Sempre achei que a mais-valia da gastronomia do Porto (e arredores) estava na cozinha tradicional. Achei e acho. Nos últimos 15/20 anos assistiu-se à entrada da cozinha dita de autor e nos últimos 4/5 ela massificou-se. Como em muitos casos de massificação, não correu bem a todos os aventureiros. Hoje em dia é frequente ver restaurantes abrir e fechar em seis meses, chefs rodarem de uma casa para outra noutros tantos meses e muitos negócios megalómanos com cozinhas ambiciosas espetarem-se contra a parede. Porque tal como a cozinha tradicional, é preciso ter mãos e ideias para fazer cozinha de chef. Por isso, quando se trata de pôr na balança as duas linhas de cozinha, no Porto, salvo algumas excepções (que têm vindo a aumentar em número ao longo do tempo), a tradicional pesa mais.
Daí que, quando me falam em restaurantes com cozinha de autor e técnicas modernas, quando começo a ver texturas, espumas e afins nos pratos (dou sempre uma espreitadela online antes de ir aos restaurantes), baixa em mim um lado mais desconfiado.
Foi nesse mood que entrei no Esquina do Avesso, Leça da Palmeira, ao lado do Largo do Castelo.
Em cima da mesa esperavam-me umas fatias de pão, um hummus com sementes de sésamo e azeitonas, aos quais, de imediato, a manteiga de cabra com pistáchios veio fazer companhia. Um bom quarteto. Fui na conversa do empregado, simpático, eficiente e conhecedor da ementa, e pedi quatro das cinco coisas que ele recomendou (as quatro diferentes das que tinha debaixo de olho). E por coisas entendem-se pratos para partilhar, que funcionariam igualmente em doses normais, mas aqui com tamanho de petiscos. Pedi, também recomendação, uma sangria de mojito tão boa e fresca que não me importava de beber todos os dias (mas cara, a valer: 18€).

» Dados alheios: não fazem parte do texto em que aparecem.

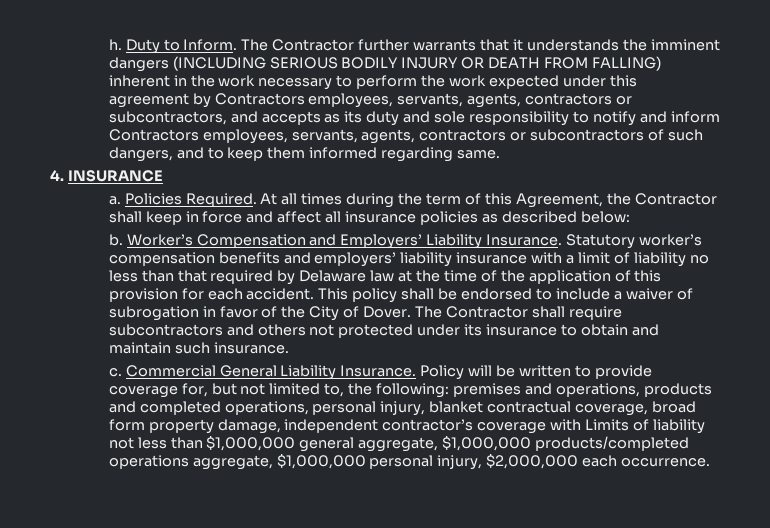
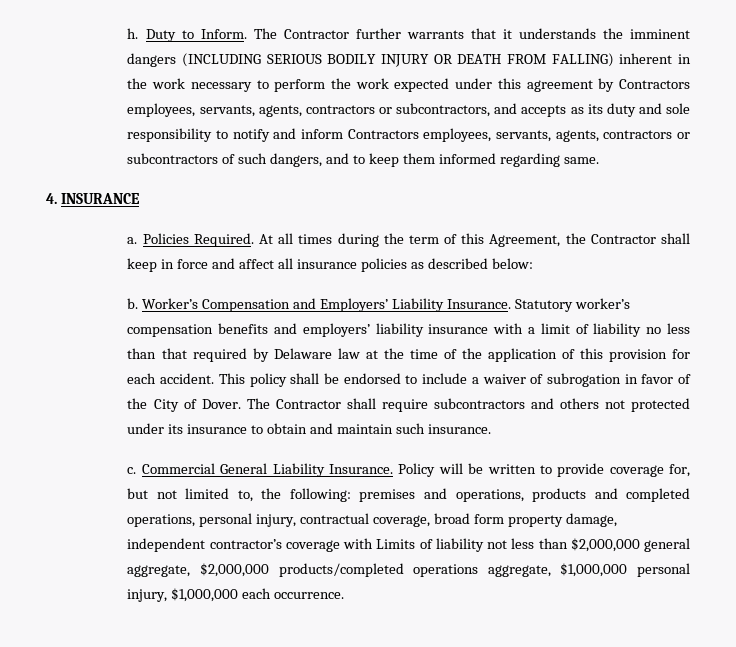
[429,401,484,413] blanket -> (297, 520) none
[206,436,296,451] $1,000,000 -> [570,538,640,552] $2,000,000
[442,436,532,451] $1,000,000 -> [200,563,270,577] $2,000,000
[486,454,579,469] $2,000,000 -> [171,588,239,602] $1,000,000

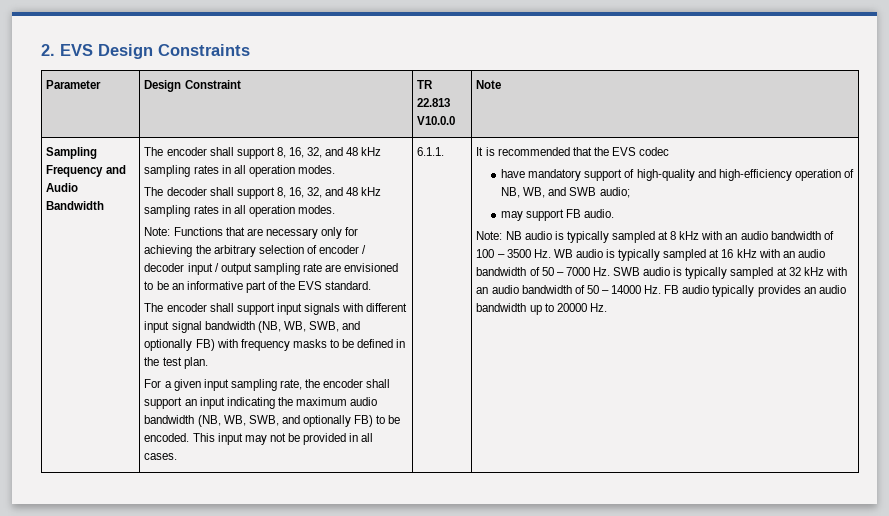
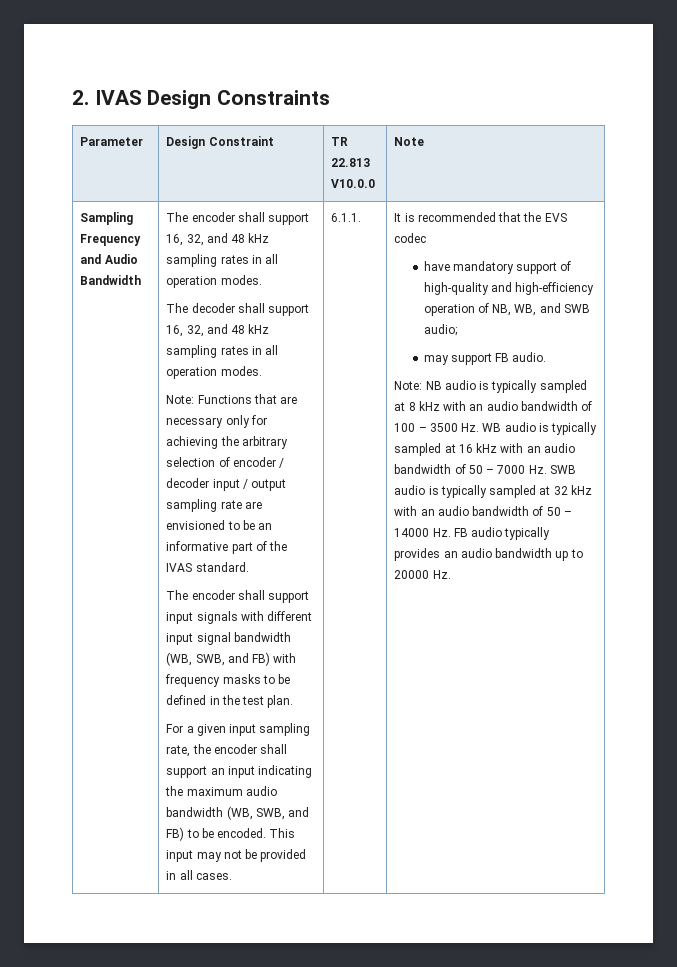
[60,44,93,56] EVS -> [94,90,142,105] IVAS
[276,147,286,158] 8, -> (310, 219) none
[276,187,286,198] 8, -> (310, 310) none
[298,281,323,290] EVS -> [166,563,193,572] IVAS
[257,321,361,333] [144,339,193,351] (NB, WB, SWB, and optionally -> [166,652,249,666] (WB, SWB, and
[197,415,351,427] (NB, WB, SWB, and optionally -> [226,806,310,820] (WB, SWB, and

Dos cinco pratos do avesso, como lhes chamam, ordeno do médio para o melhor. Com algum óleo da fritura, as gambas kataifi (uma massa em fio que enrola o marisco), para molhar em maionese de wasabi e lima e molho agridoce; muito aromatizada a moqueca do mar, cheia de sabor, com um molho ligeiramente espesso, com mexilhão, amêijoa vietnamita (a única falha), mas muitíssimo bem apurado; bom o tataki de atum braseado com puré de grão e um caldo de miso, o atum bem fresco e apenas cozinhado nas bordas, como deve ser; muito bom o tártaro de boi, na receita original do bife tártaro, com pimenta, molho inglês, pickles, uma gema de ovo para rebentar ao lado, a trazer uma bolacha de tinta de choco também muito boa; excelente a lasanha de pato, com folhas de raiz de aipo a fazer as vezes da massa, o pato saboroso, muito desfiado e tenro.
Na mesma linha de qualidade estavam as sobremesas, verdadeiras peças de encher o olho. Primeiro as texturas de framboesa, uma ideia de escola de cozinha, mas nem sempre bem executada. Aqui surpreendeu. Trazia gelado, suspiro, framboesa fresca, mousse. Boa e fresca. Depois o quindim, em fatia generosa, com um brigadeiro de coco, gelado de maracujá e goiabada na base.
No final, voltei a acreditar nas tais excepções de cozinha de autor que têm aparecido na cidade. E que merecem saber que têm traçado um bom caminho – no caso, o chef Nuno Castro parece estar a fazer um bom trabalho. Há afinações necessárias aqui e ali, mas no geral a comida estava boa, bem confeccionada e, sobretudo, com alguma criatividade. E preços? Uma média de 35€ à cabeça. Podia ter sido menos, não fosse a sangria escorregar que nem suminho.